Original in private collection.
This is a portrait of my great grandfather, Camille Pierre (C.P.) Dadant. He migrated with his mother and sisters at the age of 11 to the United States during the Civil War. His father, Charles, had come over a few months prior to C.P.'s arrival to build a little log cabin for his family to live in. Originally, they grew grapes, but found soon that beekeeping was more profitable in the area where they had settled along the banks of the Mississippi river.
C.P. and his father built a business specializing in beekeeping and beekeeping supplies that still exists today - five or six generations later.
This painting derives from a photo taken around 1910 as C.P. walked to work at the factory at the bottom of the hill. In the background is the Keokuk Lock and Dam. C.P. was one of the business men that was instrumental in moving to get the dam built across the Mississippi at this point.
16" x 20"
I painted this shortly after 9/11. The planes were still not flying and images of the buildings collapsing were still repeatedly filling the television. Feeling lost and frightened as to what was going to happen, I wandered down to the little local marina to try to make some sense out of it all. Already a local group of artist had taken the name, WAR (women artists something or other) and were painting violent images.
I chose, instead, to paint peace-filled images such as this painting of sailboats in a marina with a flag at half staff under a rather ominous sky. I wanted to show that the terrorist's attempts to destroy our country did not succeed. Our country and way of life prevailed despite the recent tragic events.
16" x 20"
Original is in a private collection. Giclees available.
There are many wee cracker houses in the little town in Florida where I live. Many have been torn down to make room for McMansions, but there are still a number of these wonderful little houses. I am trying to do paintings of them from time to time to preserve the history of what life was like. Recently, there has been an increased interest in tiny homes however. It is my hope that these little cracker houses will be recognized for the treasures that they are.

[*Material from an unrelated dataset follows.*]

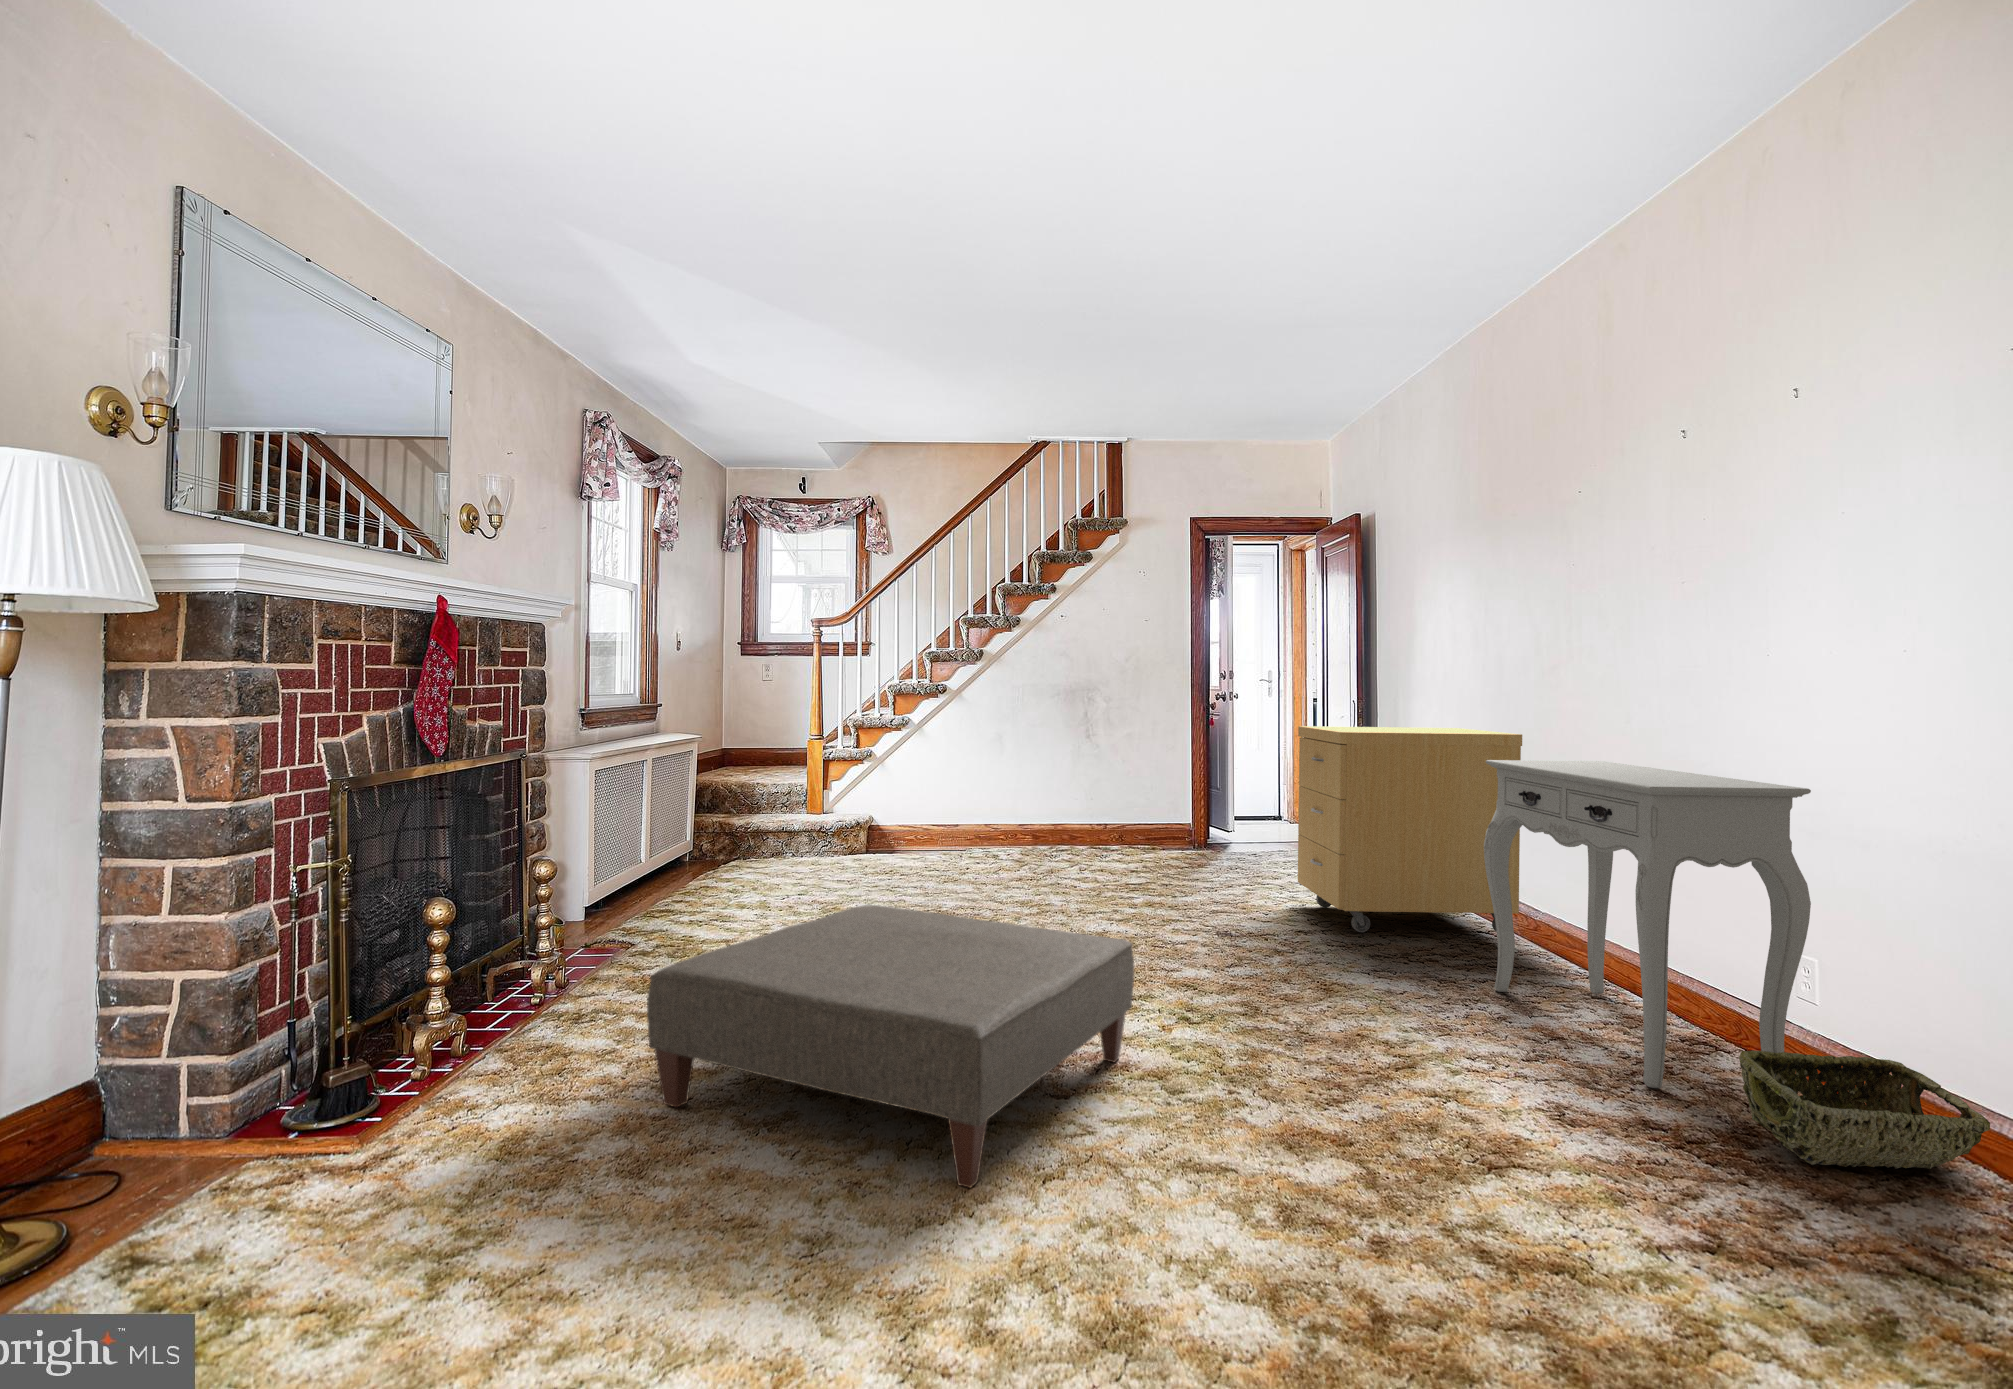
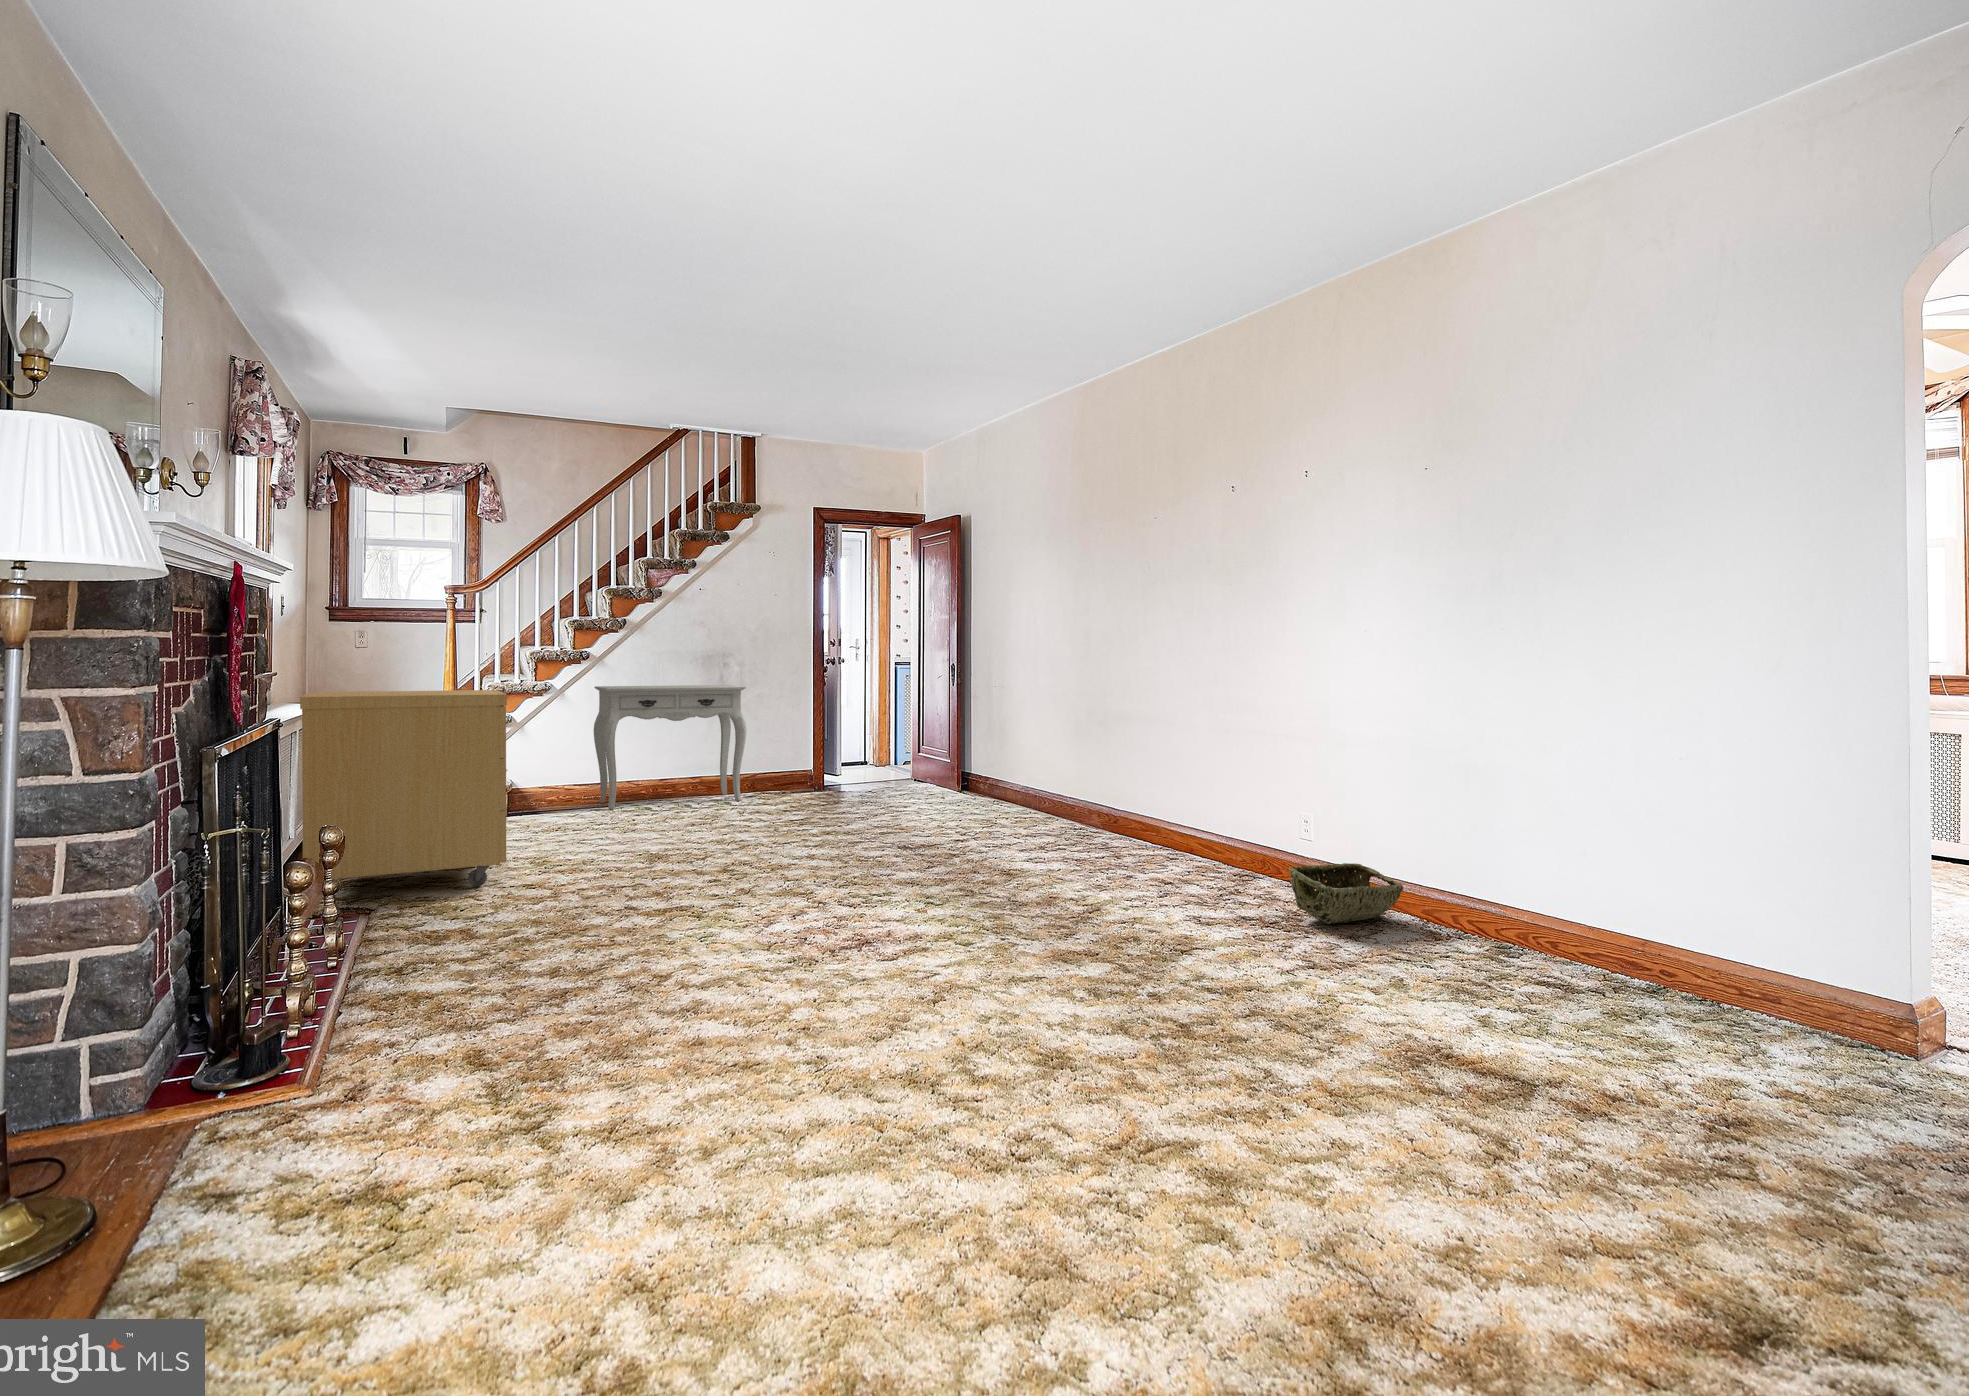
storage cabinet: present [1298,726,1522,932] -> present [300,690,508,887]
console table: present [1484,760,1811,1088] -> present [593,685,747,809]
ottoman: present [647,905,1134,1188] -> none [571,843,923,1015]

The term, 'cracker' is used locally to denote a person that is a native-born Floridian. It is not considered to be a derogatory term, but rather a term of great respect. Most of the population of Florida consists of people who moved here from other states. Crackers were born here and are proud of that fact. It is said the term originated from the sound of the cattle ranchers' whips crackin' as they moved their herds. I didn't realize that Florida actually has a lot of cattle. It isn't just all orange trees and beaches.
Nobody Knows the Trouble I've Seen
16" x 20"
Original has been sold. Giclees are available.
This watercolor is a portrait of an old lady who, at the time of the painting, was over one hundred years old. I found her face to be beautiful. I love to paint people of all ages but most particularly people whose faces show that they have been down a road or two and have survived times of trouble and sorry. She is a woman of great dignity and character.
Poling the Flats
16" x 20"
Original is in Private Collection. Giclee available.
The transparency of watercolor lends itself well to the light airy atmosphere of tropical settings. This fisherman is poling the flats off the coast of a Bahamian island. A few years ago I crewed on a yacht sailing from Providenciales in the Caicos Islands up through the Bahamian chain of out islands. In this painting I tried to capture the feel of the salt air, the ever-changing hues of blue in the out island waters. The people I met along the way were mostly poor and hard-working with a deep understanding of nature and the rhythms of the sea.
16" x 20"
Original has been sold.
I have always had an interest in birds of all kinds. There are many very beautiful white herons that live in the estuaries not far from my home. I tried to capture the essence of the moment as this bird perched watchfully waiting - serene - yet alert.